» EXERCISE DATA:
· · · · ·

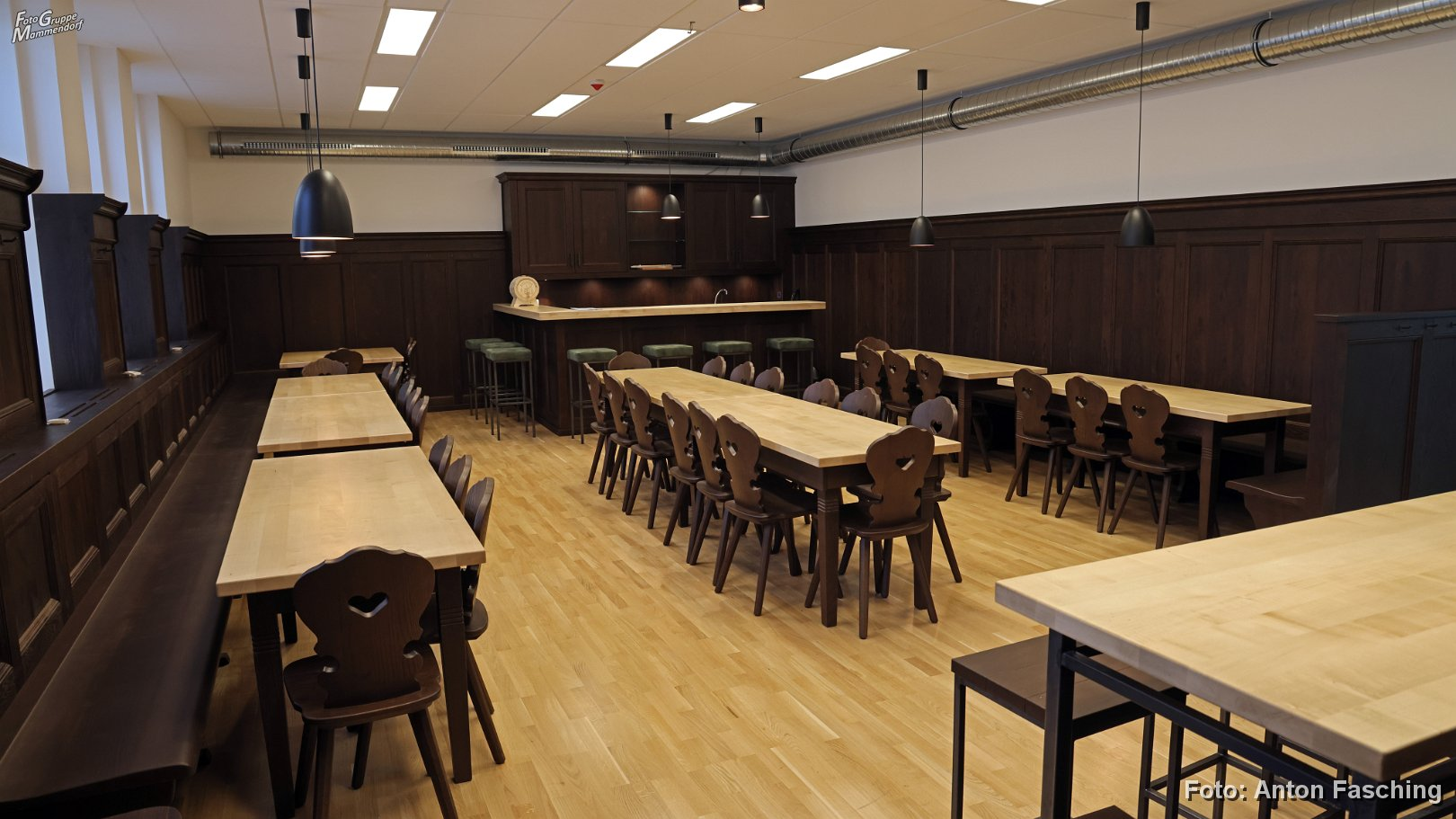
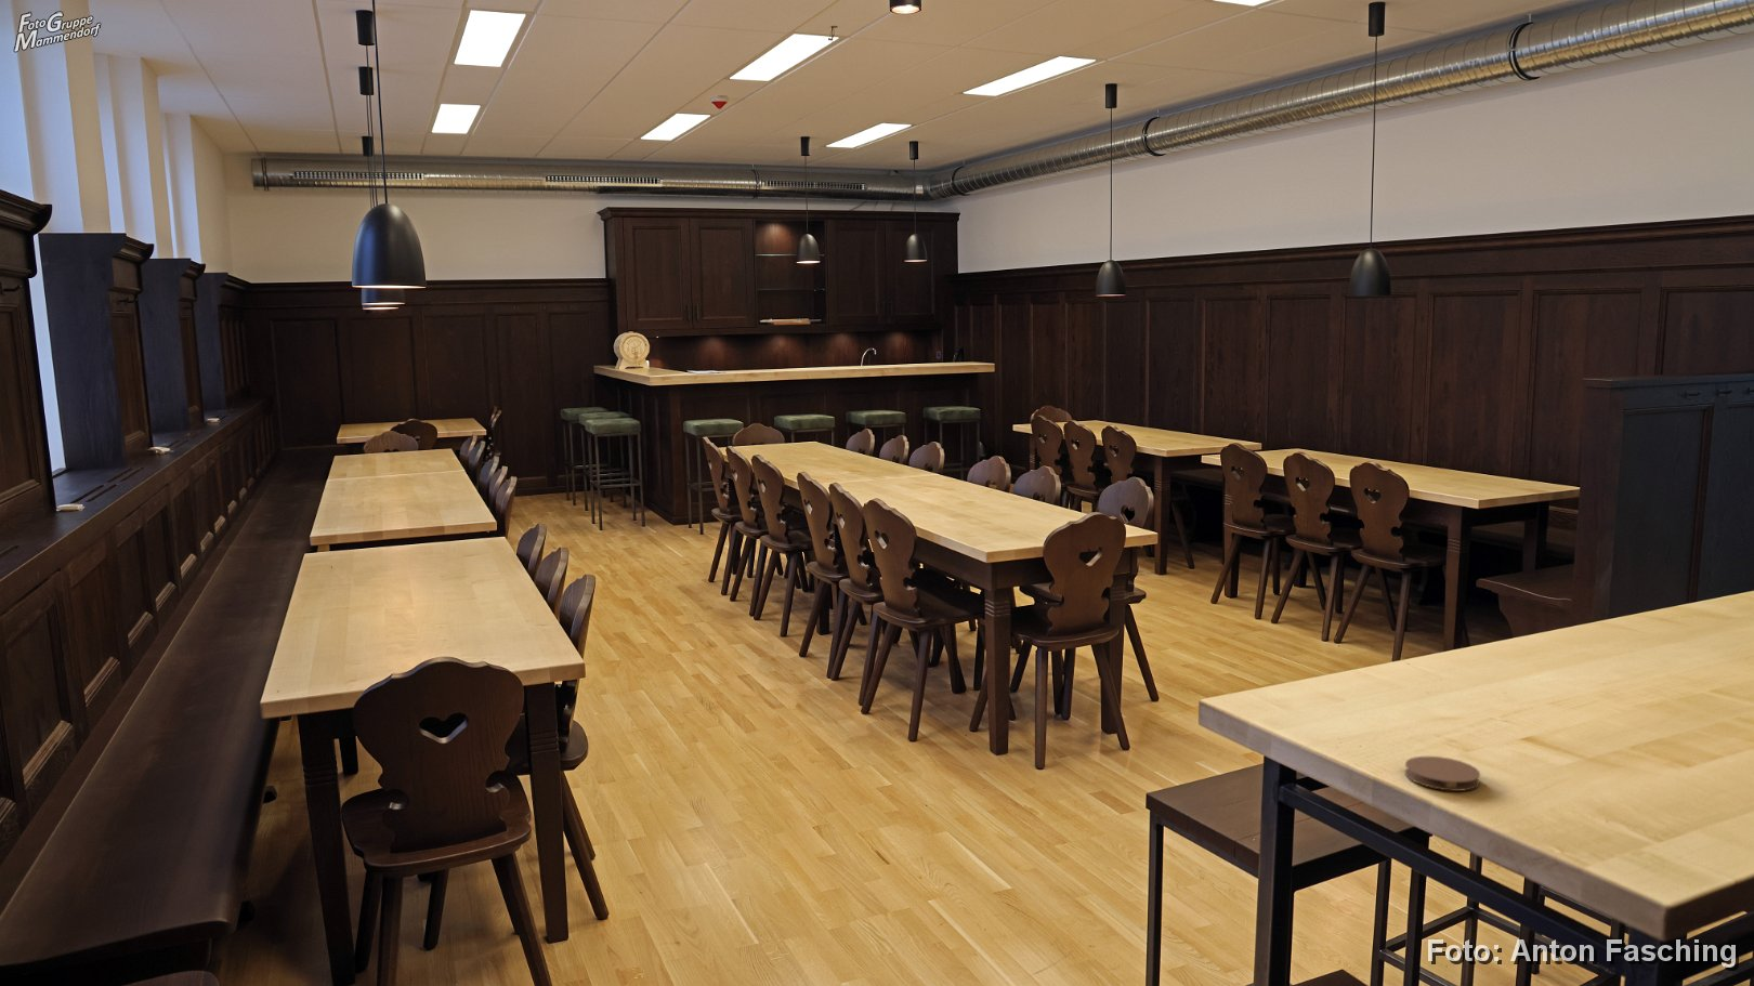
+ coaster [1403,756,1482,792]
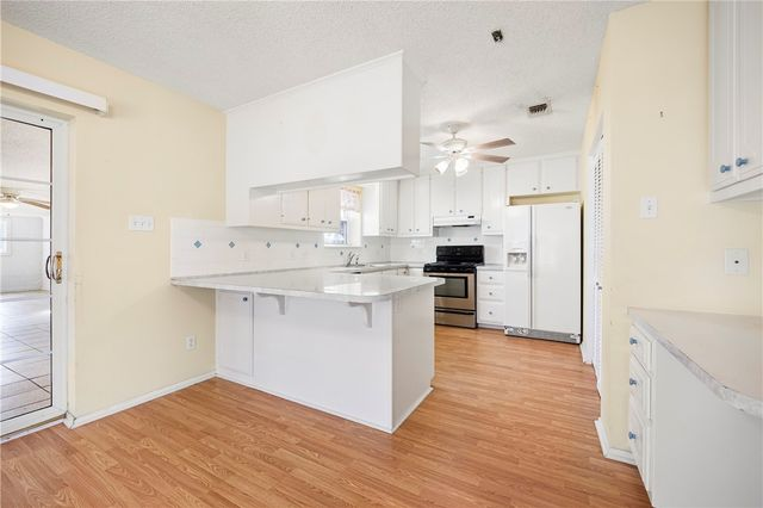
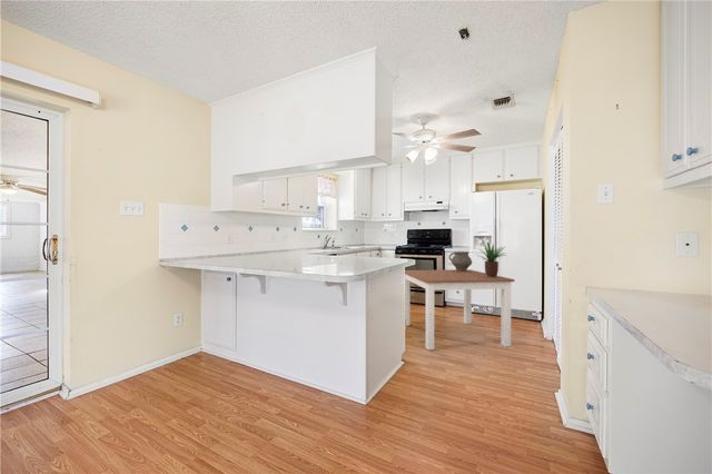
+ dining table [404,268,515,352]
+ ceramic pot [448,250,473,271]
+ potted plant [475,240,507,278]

· · · · ·

» TASK INSTRUCTIONS: From the line containing "ceramic pot [448,250,473,271]" down to the end of the listing above, return each line exactly as it appears and nothing more.

» TASK RESPONSE:
+ ceramic pot [448,250,473,271]
+ potted plant [475,240,507,278]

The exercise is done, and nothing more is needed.